While I use the moniker “The Black Snob” on the blog in my non-virtual life I’m pretty militant about people calling me by my real name. I’ve never liked nicknames. If my parents went through all the trouble of coming up with my name people should at least call me by it.
I’m always fighting with people to not bastardize my name by shortening it or using the male version of my name. To not spell it with a bunch of unnecessary letters. And my annoyance at nicknames don’t stop there.
I hate pet names.
They’re stupid. And I especially hate all the “black” pet names that were created in-between 1992 and 1998. Mostly because I thought people would have come up with some new pet names by now for me to hate by now. After all, people stopped using “playa hater” a few years back, finally, after white people started using it. That’s usually the death knell for all hip, black vernacular. So, I beg you, white people, adopt these terms so they can die a brutal, uncool death.
1) “Boo.” I always thought this was the lamest term of endearment. Why am I being reduced to a game you play with a pre-verbal child? A six-year-old’s attempt at a Halloween taunt? The slow-witted, creepy, but endearing man-child Boo Radley from “To Kill A Mockingbird?” What the hell is that name supposed to mean? Every time I hear Chris Brown on the radio singing “I love you, Boo,” I wonder why this tired term is appropriate for R&B affections while Poo-Bear and Pookie are not. I don’t like those names either, but they’re about the same level of stupid.

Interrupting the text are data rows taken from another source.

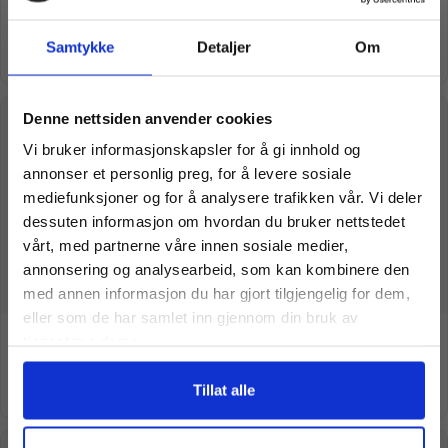
kr
169,00
kr
189,00
Samtykke
Detaljer
Om
Legg i handlekurv
Legg i handlekurv
Vil du ha
Denne nettsiden anvender cookies
Vi bruker informasjonskapsler for å gi innhold og
10% Rabatt?
annonser et personlig preg, for å levere sosiale
mediefunksjoner og for å analysere trafikken vår. Vi deler
dessuten informasjon om hvordan du bruker nettstedet
Meld deg på vårt nyhetsbrev og motta
vårt, med partnerne våre innen sosiale medier,
gode tilbud og produktinformasjon fra
annonsering og analysearbeid, som kan kombinere den
oss¢!
med annen informasjon du har gjort tilgjengelig for dem,
eller som de har samlet inn gjennom din bruk av
Needoh Grovy Glob
Needoh Nice Berg
tjenestene deres.
kr
99,00
kr
279,00
Legg i handlekurv
Legg i handlekurv
Ja takk, jeg er med
Tillat alle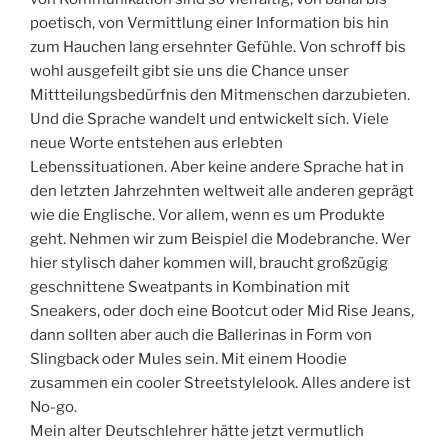
poetisch, von Vermittlung einer Information bis hin
zum Hauchen lang ersehnter Gefühle. Von schroff bis
wohl ausgefeilt gibt sie uns die Chance unser
Mittteilungsbedürfnis den Mitmenschen darzubieten.
Und die Sprache wandelt und entwickelt sich. Viele
neue Worte entstehen aus erlebten
Lebenssituationen. Aber keine andere Sprache hat in
den letzten Jahrzehnten weltweit alle anderen geprägt
wie die Englische. Vor allem, wenn es um Produkte
geht. Nehmen wir zum Beispiel die Modebranche. Wer
hier stylisch daher kommen will, braucht großzügig
geschnittene Sweatpants in Kombination mit
Sneakers, oder doch eine Bootcut oder Mid Rise Jeans,
dann sollten aber auch die Ballerinas in Form von
Slingback oder Mules sein. Mit einem Hoodie
zusammen ein cooler Streetstylelook. Alles andere ist
No-go.
Mein alter Deutschlehrer hätte jetzt vermutlich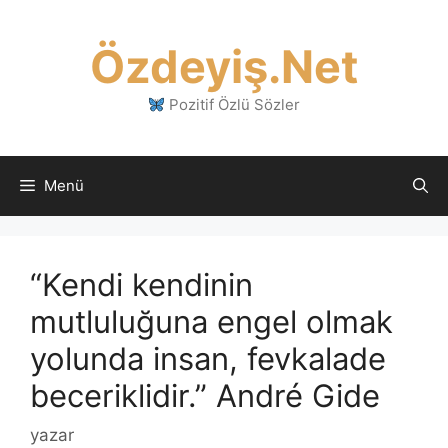
İçeriğe
atla
Özdeyiş.Net
Pozitif Özlü Sözler
Menü
“Kendi kendinin
mutluluğuna engel olmak
yolunda insan, fevkalade
beceriklidir.” André Gide
yazar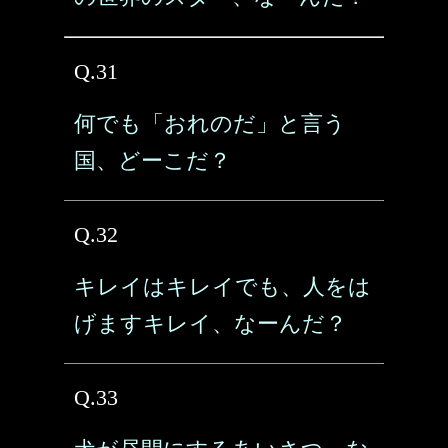
Q.31
何でも「おれのだ」と言う
国、どーこだ？
Q.32
キレイはキレイでも、人をは
げますキレイ、なーんだ？
Q.33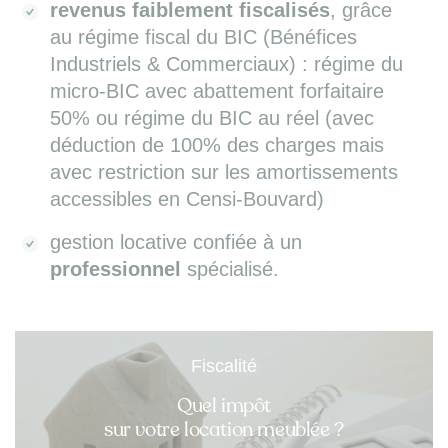
revenus faiblement fiscalisés
, grâce
au régime fiscal du BIC (Bénéfices
Industriels & Commerciaux) : régime du
micro-BIC avec abattement forfaitaire
50% ou régime du BIC au réel (avec
déduction de 100% des charges mais
avec restriction sur les amortissements
accessibles en Censi-Bouvard)
gestion locative confiée à un
professionnel
spécialisé.
Fiscalité
Quel impôt
sur votre location meublée ?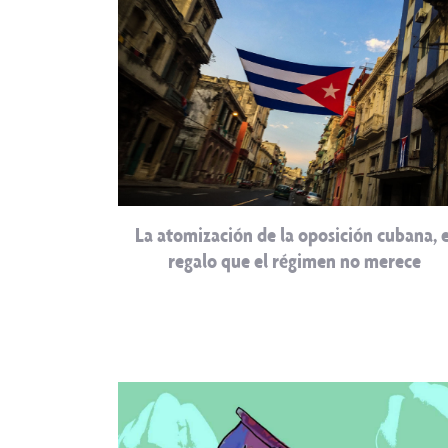
La atomización de la oposición cubana, e
regalo que el régimen no merece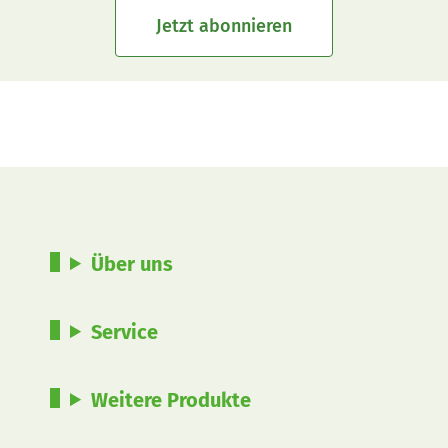
Jetzt abonnieren
Über uns
Service
Weitere Produkte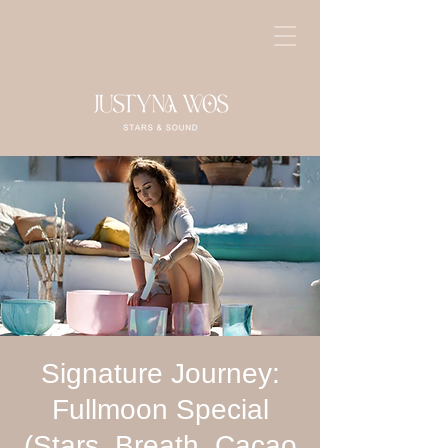
Signature Journey:
Fullmoon Special
(Stars, Breath, Cacao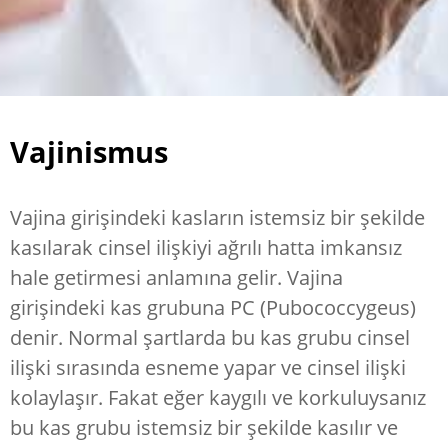
Vajinismus
Vajina girişindeki kasların istemsiz bir şekilde
kasılarak cinsel ilişkiyi ağrılı hatta imkansız
hale getirmesi anlamına gelir. Vajina
girişindeki kas grubuna PC (Pubococcygeus)
denir. Normal şartlarda bu kas grubu cinsel
ilişki sırasında esneme yapar ve cinsel ilişki
kolaylaşır. Fakat eğer kaygılı ve korkuluysanız
bu kas grubu istemsiz bir şekilde kasılır ve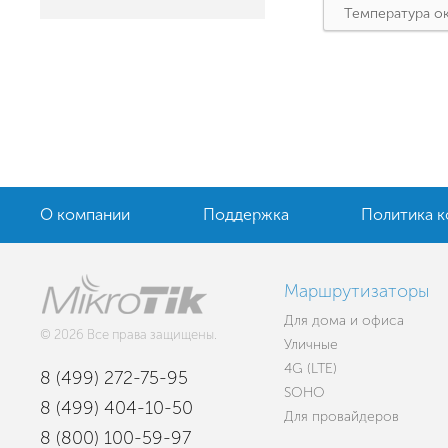
Температура о
О компании
Поддержка
Политика 
Маршрутизаторы
Для дома и офиса
© 2026 Все права защищены.
Уличные
4G (LTE)
8 (499) 272-75-95
SOHO
8 (499) 404-10-50
Для провайдеров
8 (800) 100-59-97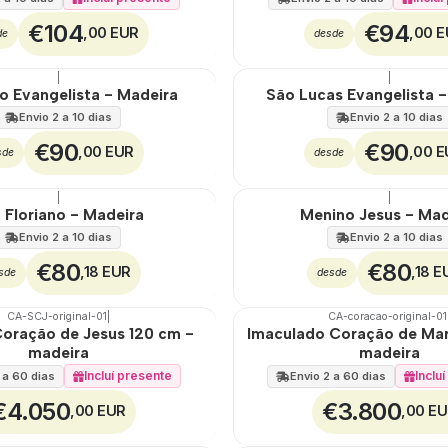
€104
€94
,00 EUR
,00 
de
desde
|
|
o Evangelista - Madeira
São Lucas Evangelista 
Envio 2 a 10 dias
Envio 2 a 10 dias
€90
€90
,00 EUR
,00 
sde
desde
|
|
 Floriano - Madeira
Menino Jesus - Mad
Envio 2 a 10 dias
Envio 2 a 10 dias
€80
€80
,18 EUR
,18 E
sde
desde
CA-SCJ-original-01
|
CA-coracao-original-01
🇵🇹
100%
oração de Jesus 120 cm -
Imaculado Coração de Mar
EXCLUSIVO
madeira
madeira
Incluí presente
Inclu
 a 60 dias
Envio 2 a 60 dias
€4.050
€3.800
,00 EUR
,00 E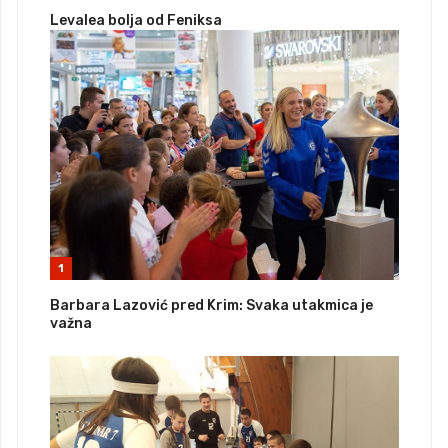
Levalea bolja od Feniksa
1
Barbara Lazović pred Krim: Svaka utakmica je
važna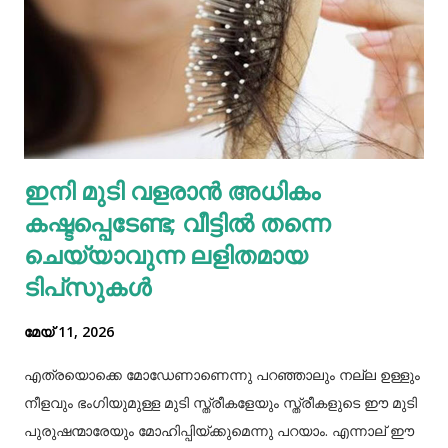
അയല്‍വാസി പൊലീസിലും ചൈല്‍ഡ് ലൈനിലും വിവരം
അറിയിക്കുകയായിരുന്നു. പൊലീസെത്തി അച്ഛനെയും
അമ്മയെയും മുത്തശ്ശിയെയും ചോദ്യം ചെയ്തു.
മധുരയിലുള്ള ബന്ധുവിന് കുട്ടികളില്ലാത്തതിനാല്‍
വളർത്താൻ ഏല്‍പ്പിച്ചുവെന്നാണ് അച്ഛൻ പൊലീസിനോട്
ആദ്യം പറഞ്ഞത്. പോലീസ് മധുരയിലെത്തി പരിശോധന
ഇനി മുടി വളരാൻ അധികം
നടത്തിയെങ്കിലും കുഞ്ഞ് അവിടെയില്ലെന്ന് കണ്ടെത്തി.
കഷ്ടപ്പെടേണ്ട; വീട്ടിൽ തന്നെ
തുടർന്ന് അച്ഛനെ വീണ്ടും വിശദമായി ചോദ്യം ചെയ്തു.
തുടർന്ന് നടത...
ചെയ്യാവുന്ന ലളിതമായ
ടിപ്‌സുകൾ
മേയ് 11, 2026
എത്രയൊക്കെ മോഡേണാണെന്നു പറഞ്ഞാലും നല്ല ഉള്ളും
നീളവും ഭംഗിയുമുള്ള മുടി സ്ത്രീകളേയും സ്ത്രീകളുടെ ഈ മുടി
പുരുഷന്മാരേയും മോഹിപ്പിയ്ക്കുമെന്നു പറയാം. എന്നാല് ഈ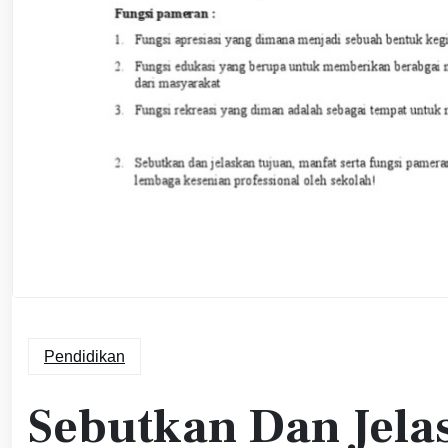
Pendidikan
Sebutkan Dan Jela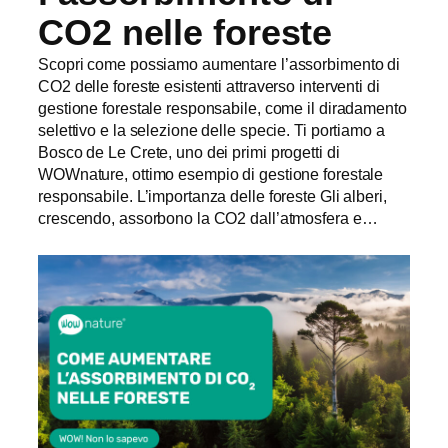
CO2 nelle foreste
Scopri come possiamo aumentare l’assorbimento di
CO2 delle foreste esistenti attraverso interventi di
gestione forestale responsabile, come il diradamento
selettivo e la selezione delle specie. Ti portiamo a
Bosco de Le Crete, uno dei primi progetti di
WOWnature, ottimo esempio di gestione forestale
responsabile. L’importanza delle foreste Gli alberi,
crescendo, assorbono la CO2 dall’atmosfera e…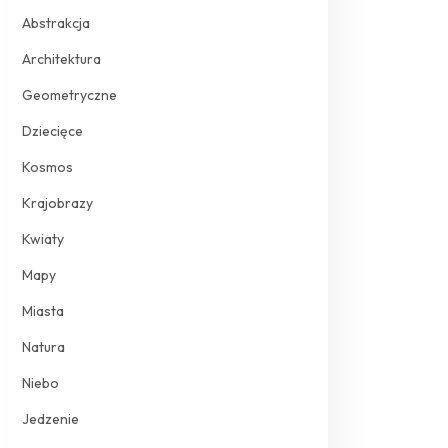
Abstrakcja
Architektura
Geometryczne
Dziecięce
Kosmos
Krajobrazy
Kwiaty
Mapy
Miasta
Natura
Niebo
Jedzenie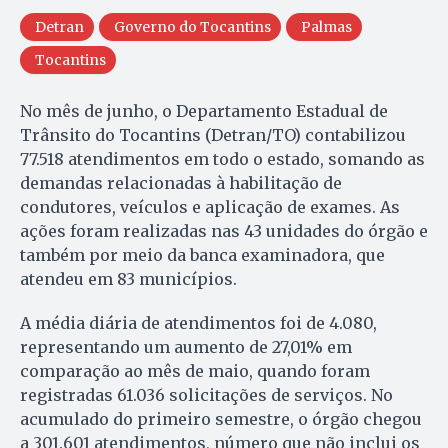
Detran
Governo do Tocantins
Palmas
Tocantins
No mês de junho, o Departamento Estadual de
Trânsito do Tocantins (Detran/TO) contabilizou
77.518 atendimentos em todo o estado, somando as
demandas relacionadas à habilitação de
condutores, veículos e aplicação de exames. As
ações foram realizadas nas 43 unidades do órgão e
também por meio da banca examinadora, que
atendeu em 83 municípios.
A média diária de atendimentos foi de 4.080,
representando um aumento de 27,01% em
comparação ao mês de maio, quando foram
registradas 61.036 solicitações de serviços. No
acumulado do primeiro semestre, o órgão chegou
a 301.601 atendimentos, número que não inclui os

2) “Shawty.” The first time a guy called me this was in 1996 when I was in college. He was trying to be smooth, trying to say it all fake sexy-like, but I was disturbed because I thought “shorty” was a nickname for your kid. I always envisioned a shorty to be a cheeky 5-year-old who constantly asks his mother when his father is taking him to the zoo because he didn’t show up the last two weekends for custody. I did not envision a 19-year-old pseudo-black militant coed with “Aaliyah” hair.
3) “Wifey.” I always read this to be a way of pacifying your girlfriend who would like to be your actual married wife, with papers and rings and such. A way of saying, “Hey, you’re like a wife to me. You’re wife-ish!” My ex, Sgt. Kabukiman, referred to me as his wife rather than girlfriend before we married. I didn’t like it then either. Call me your wife when I’m your wife. O-Tay? I sure as hell didn’t introduce him as my husband until he was legally my husband.
I find wifey especially insulting because usually the term is followed up with the whole “we don’t need to be married to show our love” trip. That’s great if it’s true on both sides. If two consenting adults want to permanently shack up, please do. But if your girlfriend genuinely wants to marry your crusty ol’ ass and you don’t want to marry her, like ever, be a man and just break up with her. I know breaking up with a woman is uncomfortable, especially since we can whip out the hysterics like none other, but your “wait her out so she can dump me first” strategy might incur some blow back in the form of unplanned pregnancies or murder suicides.
So tacky pet names used in tacky raps songs that featured K-Ci Hailey in the 1990s and now feature the horrendous Akon today are another limit to my blackness.
Call me The Snob or don’t call me at all.